#### SOURCE MATERIAL

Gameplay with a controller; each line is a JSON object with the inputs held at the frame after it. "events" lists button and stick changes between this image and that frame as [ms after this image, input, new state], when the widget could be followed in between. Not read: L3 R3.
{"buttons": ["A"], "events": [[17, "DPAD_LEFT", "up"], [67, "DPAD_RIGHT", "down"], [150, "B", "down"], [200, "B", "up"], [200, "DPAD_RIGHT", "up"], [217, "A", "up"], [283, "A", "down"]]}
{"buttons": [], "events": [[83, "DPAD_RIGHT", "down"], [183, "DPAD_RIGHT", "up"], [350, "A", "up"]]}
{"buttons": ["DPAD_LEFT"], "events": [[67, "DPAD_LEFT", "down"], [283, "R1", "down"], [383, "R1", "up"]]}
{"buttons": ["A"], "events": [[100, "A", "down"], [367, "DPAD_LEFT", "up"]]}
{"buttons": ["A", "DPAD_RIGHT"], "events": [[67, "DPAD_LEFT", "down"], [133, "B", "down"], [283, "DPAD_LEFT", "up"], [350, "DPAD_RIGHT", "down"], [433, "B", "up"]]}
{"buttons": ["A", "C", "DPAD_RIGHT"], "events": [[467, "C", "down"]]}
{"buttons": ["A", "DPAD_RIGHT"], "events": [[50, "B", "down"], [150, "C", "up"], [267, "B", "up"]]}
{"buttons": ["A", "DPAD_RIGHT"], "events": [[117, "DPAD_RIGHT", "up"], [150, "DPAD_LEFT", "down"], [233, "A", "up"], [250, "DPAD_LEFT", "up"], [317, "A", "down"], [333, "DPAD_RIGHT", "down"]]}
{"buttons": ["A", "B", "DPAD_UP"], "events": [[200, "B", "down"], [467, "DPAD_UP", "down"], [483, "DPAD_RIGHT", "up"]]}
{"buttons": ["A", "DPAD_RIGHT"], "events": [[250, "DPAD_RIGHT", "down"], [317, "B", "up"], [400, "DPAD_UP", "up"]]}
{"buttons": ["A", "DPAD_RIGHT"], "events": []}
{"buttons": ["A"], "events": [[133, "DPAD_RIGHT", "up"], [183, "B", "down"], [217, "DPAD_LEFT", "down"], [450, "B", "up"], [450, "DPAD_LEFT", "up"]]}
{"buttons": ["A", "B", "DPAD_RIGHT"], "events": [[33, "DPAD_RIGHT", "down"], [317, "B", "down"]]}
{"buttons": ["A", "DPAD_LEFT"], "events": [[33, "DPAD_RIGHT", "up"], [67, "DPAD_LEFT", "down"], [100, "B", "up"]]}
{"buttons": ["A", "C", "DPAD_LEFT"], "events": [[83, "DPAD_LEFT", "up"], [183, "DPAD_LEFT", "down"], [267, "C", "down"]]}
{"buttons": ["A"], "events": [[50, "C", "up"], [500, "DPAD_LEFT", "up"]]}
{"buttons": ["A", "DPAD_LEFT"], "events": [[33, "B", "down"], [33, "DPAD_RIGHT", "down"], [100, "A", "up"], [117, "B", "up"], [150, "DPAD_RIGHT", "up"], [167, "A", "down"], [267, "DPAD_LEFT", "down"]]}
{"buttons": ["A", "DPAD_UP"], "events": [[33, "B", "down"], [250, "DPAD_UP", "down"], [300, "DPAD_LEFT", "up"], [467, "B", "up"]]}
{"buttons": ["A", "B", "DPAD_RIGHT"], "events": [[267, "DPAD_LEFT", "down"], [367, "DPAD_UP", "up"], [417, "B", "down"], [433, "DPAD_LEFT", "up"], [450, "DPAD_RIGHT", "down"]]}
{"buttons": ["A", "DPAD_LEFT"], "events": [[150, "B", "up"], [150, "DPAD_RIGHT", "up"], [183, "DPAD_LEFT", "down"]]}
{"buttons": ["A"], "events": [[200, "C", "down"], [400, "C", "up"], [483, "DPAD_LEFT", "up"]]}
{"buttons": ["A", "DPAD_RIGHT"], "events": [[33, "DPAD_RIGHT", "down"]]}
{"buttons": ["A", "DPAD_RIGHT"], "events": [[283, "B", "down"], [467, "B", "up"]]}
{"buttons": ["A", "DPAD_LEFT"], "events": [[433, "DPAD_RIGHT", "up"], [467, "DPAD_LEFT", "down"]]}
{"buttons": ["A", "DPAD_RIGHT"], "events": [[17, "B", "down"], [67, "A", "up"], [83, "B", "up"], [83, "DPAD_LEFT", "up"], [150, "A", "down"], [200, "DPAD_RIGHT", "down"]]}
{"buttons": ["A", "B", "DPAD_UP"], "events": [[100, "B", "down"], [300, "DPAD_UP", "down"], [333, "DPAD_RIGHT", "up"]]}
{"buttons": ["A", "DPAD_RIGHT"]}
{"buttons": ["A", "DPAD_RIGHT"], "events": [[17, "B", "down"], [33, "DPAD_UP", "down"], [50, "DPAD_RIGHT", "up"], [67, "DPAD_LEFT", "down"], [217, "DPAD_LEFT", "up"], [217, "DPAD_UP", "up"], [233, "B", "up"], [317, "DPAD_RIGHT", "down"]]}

########

• **ASSIGNMENT**: All of the material is to be written out exactly.

• **WRITTEN REPLY**:
Gameplay with a controller; each line is a JSON object with the inputs held at the frame after it. "events" lists button and stick changes between this image and that frame as [ms after this image, input, new state], when the widget could be followed in between. Not read: L3 R3.
{"buttons": ["A"], "events": [[17, "DPAD_LEFT", "up"], [67, "DPAD_RIGHT", "down"], [150, "B", "down"], [200, "B", "up"], [200, "DPAD_RIGHT", "up"], [217, "A", "up"], [283, "A", "down"]]}
{"buttons": [], "events": [[83, "DPAD_RIGHT", "down"], [183, "DPAD_RIGHT", "up"], [350, "A", "up"]]}
{"buttons": ["DPAD_LEFT"], "events": [[67, "DPAD_LEFT", "down"], [283, "R1", "down"], [383, "R1", "up"]]}
{"buttons": ["A"], "events": [[100, "A", "down"], [367, "DPAD_LEFT", "up"]]}
{"buttons": ["A", "DPAD_RIGHT"], "events": [[67, "DPAD_LEFT", "down"], [133, "B", "down"], [283, "DPAD_LEFT", "up"], [350, "DPAD_RIGHT", "down"], [433, "B", "up"]]}
{"buttons": ["A", "C", "DPAD_RIGHT"], "events": [[467, "C", "down"]]}
{"buttons": ["A", "DPAD_RIGHT"], "events": [[50, "B", "down"], [150, "C", "up"], [267, "B", "up"]]}
{"buttons": ["A", "DPAD_RIGHT"], "events": [[117, "DPAD_RIGHT", "up"], [150, "DPAD_LEFT", "down"], [233, "A", "up"], [250, "DPAD_LEFT", "up"], [317, "A", "down"], [333, "DPAD_RIGHT", "down"]]}
{"buttons": ["A", "B", "DPAD_UP"], "events": [[200, "B", "down"], [467, "DPAD_UP", "down"], [483, "DPAD_RIGHT", "up"]]}
{"buttons": ["A", "DPAD_RIGHT"], "events": [[250, "DPAD_RIGHT", "down"], [317, "B", "up"], [400, "DPAD_UP", "up"]]}
{"buttons": ["A", "DPAD_RIGHT"], "events": []}
{"buttons": ["A"], "events": [[133, "DPAD_RIGHT", "up"], [183, "B", "down"], [217, "DPAD_LEFT", "down"], [450, "B", "up"], [450, "DPAD_LEFT", "up"]]}
{"buttons": ["A", "B", "DPAD_RIGHT"], "events": [[33, "DPAD_RIGHT", "down"], [317, "B", "down"]]}
{"buttons": ["A", "DPAD_LEFT"], "events": [[33, "DPAD_RIGHT", "up"], [67, "DPAD_LEFT", "down"], [100, "B", "up"]]}
{"buttons": ["A", "C", "DPAD_LEFT"], "events": [[83, "DPAD_LEFT", "up"], [183, "DPAD_LEFT", "down"], [267, "C", "down"]]}
{"buttons": ["A"], "events": [[50, "C", "up"], [500, "DPAD_LEFT", "up"]]}
{"buttons": ["A", "DPAD_LEFT"], "events": [[33, "B", "down"], [33, "DPAD_RIGHT", "down"], [100, "A", "up"], [117, "B", "up"], [150, "DPAD_RIGHT", "up"], [167, "A", "down"], [267, "DPAD_LEFT", "down"]]}
{"buttons": ["A", "DPAD_UP"], "events": [[33, "B", "down"], [250, "DPAD_UP", "down"], [300, "DPAD_LEFT", "up"], [467, "B", "up"]]}
{"buttons": ["A", "B", "DPAD_RIGHT"], "events": [[267, "DPAD_LEFT", "down"], [367, "DPAD_UP", "up"], [417, "B", "down"], [433, "DPAD_LEFT", "up"], [450, "DPAD_RIGHT", "down"]]}
{"buttons": ["A", "DPAD_LEFT"], "events": [[150, "B", "up"], [150, "DPAD_RIGHT", "up"], [183, "DPAD_LEFT", "down"]]}
{"buttons": ["A"], "events": [[200, "C", "down"], [400, "C", "up"], [483, "DPAD_LEFT", "up"]]}
{"buttons": ["A", "DPAD_RIGHT"], "events": [[33, "DPAD_RIGHT", "down"]]}
{"buttons": ["A", "DPAD_RIGHT"], "events": [[283, "B", "down"], [467, "B", "up"]]}
{"buttons": ["A", "DPAD_LEFT"], "events": [[433, "DPAD_RIGHT", "up"], [467, "DPAD_LEFT", "down"]]}
{"buttons": ["A", "DPAD_RIGHT"], "events": [[17, "B", "down"], [67, "A", "up"], [83, "B", "up"], [83, "DPAD_LEFT", "up"], [150, "A", "down"], [200, "DPAD_RIGHT", "down"]]}
{"buttons": ["A", "B", "DPAD_UP"], "events": [[100, "B", "down"], [300, "DPAD_UP", "down"], [333, "DPAD_RIGHT", "up"]]}
{"buttons": ["A", "DPAD_RIGHT"]}
{"buttons": ["A", "DPAD_RIGHT"], "events": [[17, "B", "down"], [33, "DPAD_UP", "down"], [50, "DPAD_RIGHT", "up"], [67, "DPAD_LEFT", "down"], [217, "DPAD_LEFT", "up"], [217, "DPAD_UP", "up"], [233, "B", "up"], [317, "DPAD_RIGHT", "down"]]}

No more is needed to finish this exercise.